Reproduce only the top of the records, down to and including the line containing "right knee: (154, 181)".

======== RECORD SET ========

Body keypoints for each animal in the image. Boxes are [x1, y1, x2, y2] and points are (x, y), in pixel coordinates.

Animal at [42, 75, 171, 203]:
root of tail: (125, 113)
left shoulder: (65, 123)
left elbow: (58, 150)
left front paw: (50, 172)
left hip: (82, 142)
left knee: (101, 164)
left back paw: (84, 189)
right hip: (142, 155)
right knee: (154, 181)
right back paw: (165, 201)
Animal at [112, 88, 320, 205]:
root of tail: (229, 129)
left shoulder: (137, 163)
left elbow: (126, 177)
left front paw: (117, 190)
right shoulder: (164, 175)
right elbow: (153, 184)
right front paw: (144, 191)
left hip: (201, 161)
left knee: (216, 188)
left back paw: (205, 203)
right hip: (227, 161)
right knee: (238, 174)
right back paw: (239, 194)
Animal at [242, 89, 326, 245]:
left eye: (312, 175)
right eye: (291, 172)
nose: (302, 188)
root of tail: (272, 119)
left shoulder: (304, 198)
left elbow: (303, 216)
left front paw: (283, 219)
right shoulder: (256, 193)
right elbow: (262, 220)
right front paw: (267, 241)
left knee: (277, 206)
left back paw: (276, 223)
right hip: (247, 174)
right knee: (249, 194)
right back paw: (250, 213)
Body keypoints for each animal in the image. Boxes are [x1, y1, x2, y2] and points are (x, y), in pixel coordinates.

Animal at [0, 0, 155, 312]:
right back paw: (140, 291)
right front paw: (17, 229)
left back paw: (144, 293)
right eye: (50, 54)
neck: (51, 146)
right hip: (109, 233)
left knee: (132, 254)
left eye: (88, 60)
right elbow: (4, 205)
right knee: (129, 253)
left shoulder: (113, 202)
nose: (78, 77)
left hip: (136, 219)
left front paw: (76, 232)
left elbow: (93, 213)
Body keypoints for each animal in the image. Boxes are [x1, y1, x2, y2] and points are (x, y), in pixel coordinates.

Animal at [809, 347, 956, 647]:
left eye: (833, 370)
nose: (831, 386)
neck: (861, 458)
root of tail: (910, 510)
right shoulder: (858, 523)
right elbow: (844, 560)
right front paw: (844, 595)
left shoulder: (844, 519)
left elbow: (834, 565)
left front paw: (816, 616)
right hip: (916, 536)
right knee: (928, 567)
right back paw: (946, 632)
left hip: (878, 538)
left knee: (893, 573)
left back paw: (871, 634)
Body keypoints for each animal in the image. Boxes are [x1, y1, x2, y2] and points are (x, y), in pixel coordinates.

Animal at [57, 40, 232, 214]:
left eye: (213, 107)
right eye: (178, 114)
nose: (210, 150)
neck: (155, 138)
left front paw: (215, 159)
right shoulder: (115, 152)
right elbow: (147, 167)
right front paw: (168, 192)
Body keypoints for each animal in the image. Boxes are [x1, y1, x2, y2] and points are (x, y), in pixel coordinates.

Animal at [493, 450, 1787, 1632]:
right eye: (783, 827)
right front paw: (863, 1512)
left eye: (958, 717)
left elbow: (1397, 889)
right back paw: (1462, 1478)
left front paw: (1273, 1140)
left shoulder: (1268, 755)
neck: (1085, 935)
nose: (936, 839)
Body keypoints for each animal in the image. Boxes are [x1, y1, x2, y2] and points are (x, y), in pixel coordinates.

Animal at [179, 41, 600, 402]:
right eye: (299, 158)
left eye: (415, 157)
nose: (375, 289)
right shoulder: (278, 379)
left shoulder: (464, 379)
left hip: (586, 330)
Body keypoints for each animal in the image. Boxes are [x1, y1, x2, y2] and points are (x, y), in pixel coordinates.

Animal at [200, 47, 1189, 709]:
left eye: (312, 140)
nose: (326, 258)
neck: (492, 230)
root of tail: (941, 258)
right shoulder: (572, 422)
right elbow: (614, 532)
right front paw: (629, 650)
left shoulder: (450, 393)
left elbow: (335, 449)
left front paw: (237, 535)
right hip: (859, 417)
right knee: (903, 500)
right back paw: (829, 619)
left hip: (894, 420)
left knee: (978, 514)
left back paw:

========

**ANSWER FOR THE TASK**
Body keypoints for each animal in the image. Boxes are [x1, y1, x2, y2] and points are (x, y), in pixel coordinates.

Animal at [42, 75, 171, 203]:
root of tail: (125, 113)
left shoulder: (65, 123)
left elbow: (58, 150)
left front paw: (50, 172)
left hip: (82, 142)
left knee: (101, 164)
left back paw: (84, 189)
right hip: (142, 155)
right knee: (154, 181)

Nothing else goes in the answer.